▶ [SELECTED EXCERPT]
>> Start

WIPO statistics reveal that it had received as many as 45 complaints from India in 2000 regarding “bad faith” domain registrations made by potential cybersquatters. Over the last 9 years the number of complaints have definitely reduced to as little as 17* in 2008 and the overall total complaints received at WIPO from Indian complainants since 2000 stands at 148*. But an alarming reverse trend has been the number of cybersquatting complaints made against registrants from India. The number of complaints against Indian registrants has steadily increased since 2000 and in 2008 as many as 64* complaints (highest since 2000) were registered against Indian entities for having allegedly made “bad faith” registrations. The total number of complaints received at WIPO against Indian registrants since 2000 stands at a surprising 237*. This reverse trend coming out in cybersquatting as far as Indian registrants are concerned (if WIPO statistics are only to go by) has triggered a possible opinion that the number of the so-called “cybersquatters” are perhaps emerging more within the country. And very recently Google (one of the most popular Internet companies in the world) complained to the WIPO against two Indian entities for malicious “bad faith” domain registrations. WIPO found bad faith and deceptive usage on the part of both the Indian entities to confuse Internet users and accordingly transferred the domain names “” and “” used by Kolkata-based Ascio Technologies Inc and Net Jobs of Rajasthan to Google.

>> End

▶ [DATA BLOCK]
>> Start

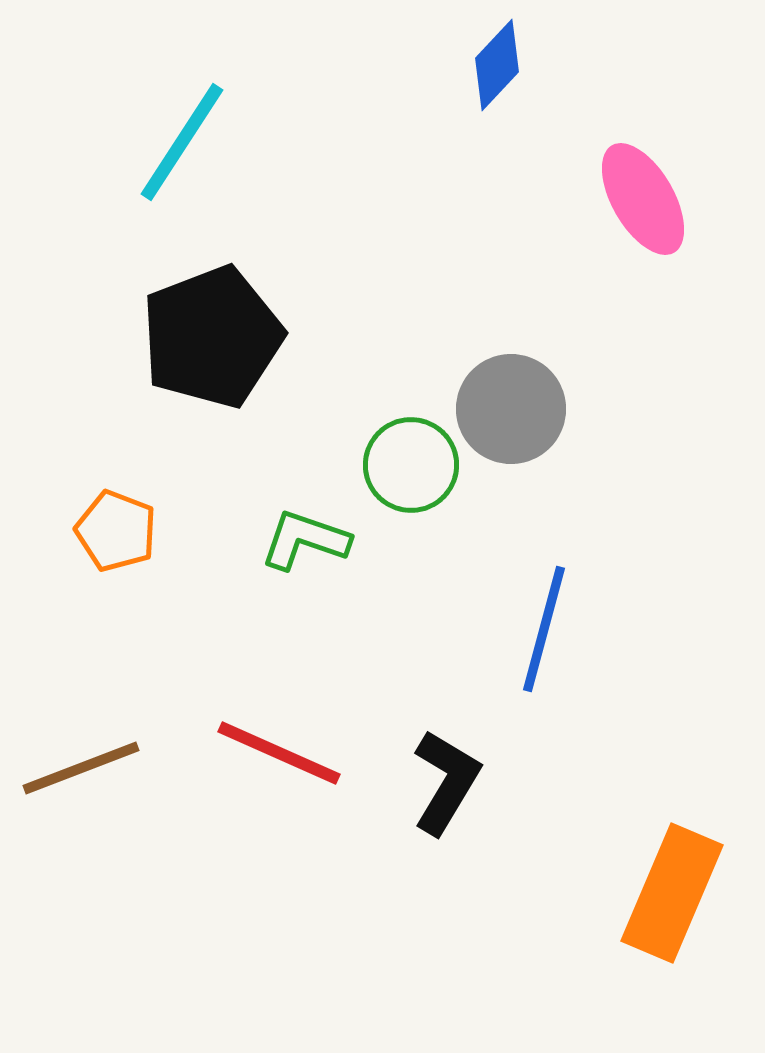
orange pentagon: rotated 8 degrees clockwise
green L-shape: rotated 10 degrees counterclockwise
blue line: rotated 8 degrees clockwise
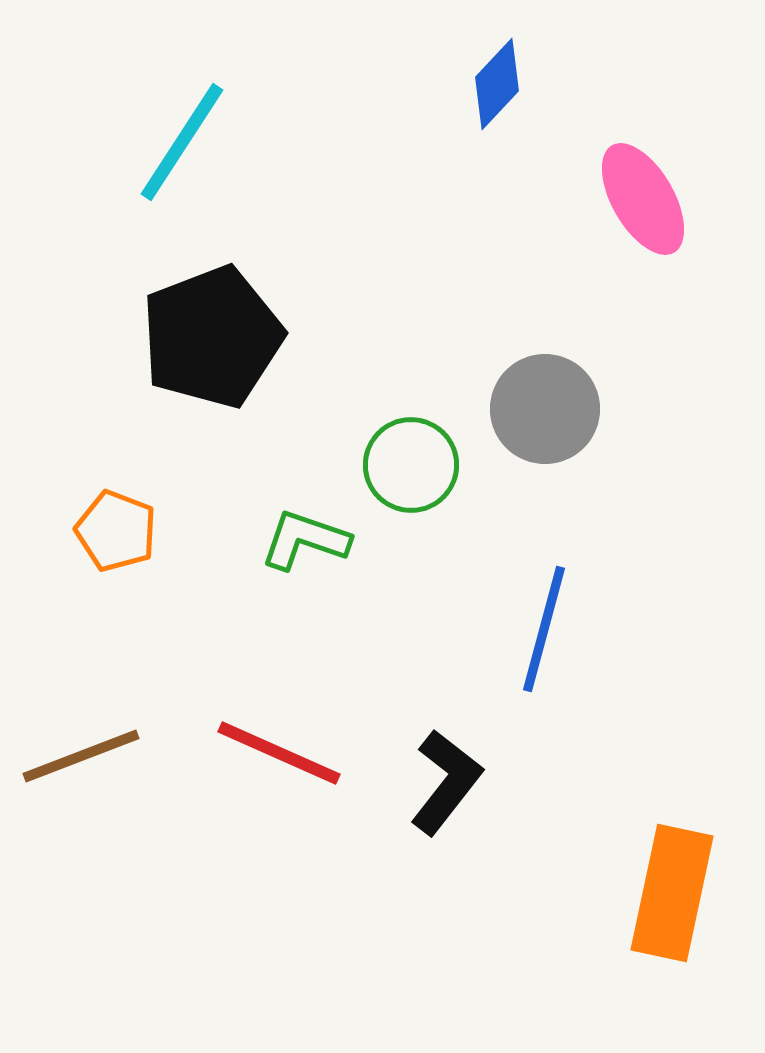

>> End

▶ [DIRECTIONS]
Continue the passage on cybersquatting complaints involving India at WIPO, picking up after its final sentence.

▶ [EXERCISE OUTPUT]
However despite the evidence provided above, the overall opinion that “cybersquatters are increasing in India” could be a little over simplistic just because of the fact that the statistics incorporated are the ones only reported in WIPO, however the examination and analysis of also the cases registered in Indian courts on domain disputes in the recent years would probably give us a more balanced view of whether the “cybersquatters” have increased in India or whether the cybersquatting incidents targeting Indian trademark owners have also accordingly increased by a large proportion thus rendering the opinion a little too biased and imbalanced. Another factor that needs to be incorporated and evaluated in the present context is that there is also a large increase in the number of domain name registrations being made by Indian registrants. With Internet usage (including broadband availability) increasing dramatically over the last few years and more businesses choosing to adopt an online presence, it will be easier to state that the statistics seem to be swaying one way because of the definite increase of registrations in India.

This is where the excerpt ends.